**Task to carry out:**
Provide the entries once more, identical in every word.

**Extracted entries:**

|---|

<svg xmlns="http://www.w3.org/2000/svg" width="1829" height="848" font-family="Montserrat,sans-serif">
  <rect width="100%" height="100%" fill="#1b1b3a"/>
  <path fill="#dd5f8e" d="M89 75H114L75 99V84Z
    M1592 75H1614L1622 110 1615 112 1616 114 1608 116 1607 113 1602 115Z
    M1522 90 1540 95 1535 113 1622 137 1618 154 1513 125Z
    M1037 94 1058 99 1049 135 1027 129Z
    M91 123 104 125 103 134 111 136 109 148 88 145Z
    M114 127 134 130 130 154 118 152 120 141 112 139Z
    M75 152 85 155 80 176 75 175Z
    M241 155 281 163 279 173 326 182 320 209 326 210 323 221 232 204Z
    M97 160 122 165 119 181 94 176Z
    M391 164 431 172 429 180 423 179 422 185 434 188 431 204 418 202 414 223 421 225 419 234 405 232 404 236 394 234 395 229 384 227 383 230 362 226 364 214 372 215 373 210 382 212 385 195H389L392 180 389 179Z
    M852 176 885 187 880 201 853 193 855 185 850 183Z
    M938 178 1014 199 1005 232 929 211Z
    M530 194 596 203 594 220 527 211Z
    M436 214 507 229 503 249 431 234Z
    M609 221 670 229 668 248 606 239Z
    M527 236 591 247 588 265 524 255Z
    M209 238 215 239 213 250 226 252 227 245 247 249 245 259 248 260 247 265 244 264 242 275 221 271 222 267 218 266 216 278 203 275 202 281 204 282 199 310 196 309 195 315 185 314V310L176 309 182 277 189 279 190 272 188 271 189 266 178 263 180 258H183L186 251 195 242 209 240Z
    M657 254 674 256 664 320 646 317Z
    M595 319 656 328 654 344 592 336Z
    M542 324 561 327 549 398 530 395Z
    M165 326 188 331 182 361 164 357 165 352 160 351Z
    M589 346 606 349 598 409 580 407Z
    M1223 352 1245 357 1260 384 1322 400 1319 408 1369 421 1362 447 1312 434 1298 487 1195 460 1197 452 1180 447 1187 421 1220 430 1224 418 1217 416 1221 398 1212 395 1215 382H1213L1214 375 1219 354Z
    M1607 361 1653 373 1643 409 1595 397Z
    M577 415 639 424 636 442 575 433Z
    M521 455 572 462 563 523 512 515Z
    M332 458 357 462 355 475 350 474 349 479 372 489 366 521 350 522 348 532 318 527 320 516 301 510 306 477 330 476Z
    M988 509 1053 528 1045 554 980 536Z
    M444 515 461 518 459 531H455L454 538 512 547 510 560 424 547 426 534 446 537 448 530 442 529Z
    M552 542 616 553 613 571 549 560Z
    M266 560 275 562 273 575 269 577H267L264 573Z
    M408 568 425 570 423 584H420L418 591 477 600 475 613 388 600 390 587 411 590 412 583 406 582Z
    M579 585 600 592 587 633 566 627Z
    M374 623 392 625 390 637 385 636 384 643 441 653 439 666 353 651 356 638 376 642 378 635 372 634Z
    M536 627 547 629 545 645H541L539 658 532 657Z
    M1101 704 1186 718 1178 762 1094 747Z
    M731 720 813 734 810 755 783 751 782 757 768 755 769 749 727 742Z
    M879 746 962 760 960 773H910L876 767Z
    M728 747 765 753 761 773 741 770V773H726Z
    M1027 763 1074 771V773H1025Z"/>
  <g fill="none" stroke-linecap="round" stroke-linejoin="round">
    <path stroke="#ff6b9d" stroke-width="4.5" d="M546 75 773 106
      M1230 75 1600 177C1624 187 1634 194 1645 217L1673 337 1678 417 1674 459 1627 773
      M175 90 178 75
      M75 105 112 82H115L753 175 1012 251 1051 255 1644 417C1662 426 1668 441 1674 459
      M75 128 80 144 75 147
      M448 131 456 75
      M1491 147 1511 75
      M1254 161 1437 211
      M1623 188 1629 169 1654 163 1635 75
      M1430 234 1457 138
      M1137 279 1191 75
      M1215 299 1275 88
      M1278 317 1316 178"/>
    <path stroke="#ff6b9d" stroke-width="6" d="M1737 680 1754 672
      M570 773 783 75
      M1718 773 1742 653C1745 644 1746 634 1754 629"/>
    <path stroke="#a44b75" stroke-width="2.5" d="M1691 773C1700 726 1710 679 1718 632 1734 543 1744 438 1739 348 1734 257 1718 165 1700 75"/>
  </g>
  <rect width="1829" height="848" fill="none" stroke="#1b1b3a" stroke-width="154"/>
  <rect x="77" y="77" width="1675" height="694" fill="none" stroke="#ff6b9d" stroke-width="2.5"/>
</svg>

|---|

**Reply:**
<svg xmlns="http://www.w3.org/2000/svg" width="1829" height="848" font-family="Montserrat,sans-serif">
  <rect width="100%" height="100%" fill="#1b1b3a"/>
  <path fill="#dd5f8e" d="M89 75H114L75 99V84Z
    M1592 75H1614L1622 110 1615 112 1616 114 1608 116 1607 113 1602 115Z
    M1522 90 1540 95 1535 113 1622 137 1618 154 1513 125Z
    M1037 94 1058 99 1049 135 1027 129Z
    M91 123 104 125 103 134 111 136 109 148 88 145Z
    M114 127 134 130 130 154 118 152 120 141 112 139Z
    M75 152 85 155 80 176 75 175Z
    M241 155 281 163 279 173 326 182 320 209 326 210 323 221 232 204Z
    M97 160 122 165 119 181 94 176Z
    M391 164 431 172 429 180 423 179 422 185 434 188 431 204 418 202 414 223 421 225 419 234 405 232 404 236 394 234 395 229 384 227 383 230 362 226 364 214 372 215 373 210 382 212 385 195H389L392 180 389 179Z
    M852 176 885 187 880 201 853 193 855 185 850 183Z
    M938 178 1014 199 1005 232 929 211Z
    M530 194 596 203 594 220 527 211Z
    M436 214 507 229 503 249 431 234Z
    M609 221 670 229 668 248 606 239Z
    M527 236 591 247 588 265 524 255Z
    M209 238 215 239 213 250 226 252 227 245 247 249 245 259 248 260 247 265 244 264 242 275 221 271 222 267 218 266 216 278 203 275 202 281 204 282 199 310 196 309 195 315 185 314V310L176 309 182 277 189 279 190 272 188 271 189 266 178 263 180 258H183L186 251 195 242 209 240Z
    M657 254 674 256 664 320 646 317Z
    M595 319 656 328 654 344 592 336Z
    M542 324 561 327 549 398 530 395Z
    M165 326 188 331 182 361 164 357 165 352 160 351Z
    M589 346 606 349 598 409 580 407Z
    M1223 352 1245 357 1260 384 1322 400 1319 408 1369 421 1362 447 1312 434 1298 487 1195 460 1197 452 1180 447 1187 421 1220 430 1224 418 1217 416 1221 398 1212 395 1215 382H1213L1214 375 1219 354Z
    M1607 361 1653 373 1643 409 1595 397Z
    M577 415 639 424 636 442 575 433Z
    M521 455 572 462 563 523 512 515Z
    M332 458 357 462 355 475 350 474 349 479 372 489 366 521 350 522 348 532 318 527 320 516 301 510 306 477 330 476Z
    M988 509 1053 528 1045 554 980 536Z
    M444 515 461 518 459 531H455L454 538 512 547 510 560 424 547 426 534 446 537 448 530 442 529Z
    M552 542 616 553 613 571 549 560Z
    M266 560 275 562 273 575 269 577H267L264 573Z
    M408 568 425 570 423 584H420L418 591 477 600 475 613 388 600 390 587 411 590 412 583 406 582Z
    M579 585 600 592 587 633 566 627Z
    M374 623 392 625 390 637 385 636 384 643 441 653 439 666 353 651 356 638 376 642 378 635 372 634Z
    M536 627 547 629 545 645H541L539 658 532 657Z
    M1101 704 1186 718 1178 762 1094 747Z
    M731 720 813 734 810 755 783 751 782 757 768 755 769 749 727 742Z
    M879 746 962 760 960 773H910L876 767Z
    M728 747 765 753 761 773 741 770V773H726Z
    M1027 763 1074 771V773H1025Z"/>
  <g fill="none" stroke-linecap="round" stroke-linejoin="round">
    <path stroke="#ff6b9d" stroke-width="4.5" d="M546 75 773 106
      M1230 75 1600 177C1624 187 1634 194 1645 217L1673 337 1678 417 1674 459 1627 773
      M175 90 178 75
      M75 105 112 82H115L753 175 1012 251 1051 255 1644 417C1662 426 1668 441 1674 459
      M75 128 80 144 75 147
      M448 131 456 75
      M1491 147 1511 75
      M1254 161 1437 211
      M1623 188 1629 169 1654 163 1635 75
      M1430 234 1457 138
      M1137 279 1191 75
      M1215 299 1275 88
      M1278 317 1316 178"/>
    <path stroke="#ff6b9d" stroke-width="6" d="M1737 680 1754 672
      M570 773 783 75
      M1718 773 1742 653C1745 644 1746 634 1754 629"/>
    <path stroke="#a44b75" stroke-width="2.5" d="M1691 773C1700 726 1710 679 1718 632 1734 543 1744 438 1739 348 1734 257 1718 165 1700 75"/>
  </g>
  <rect width="1829" height="848" fill="none" stroke="#1b1b3a" stroke-width="154"/>
  <rect x="77" y="77" width="1675" height="694" fill="none" stroke="#ff6b9d" stroke-width="2.5"/>
</svg>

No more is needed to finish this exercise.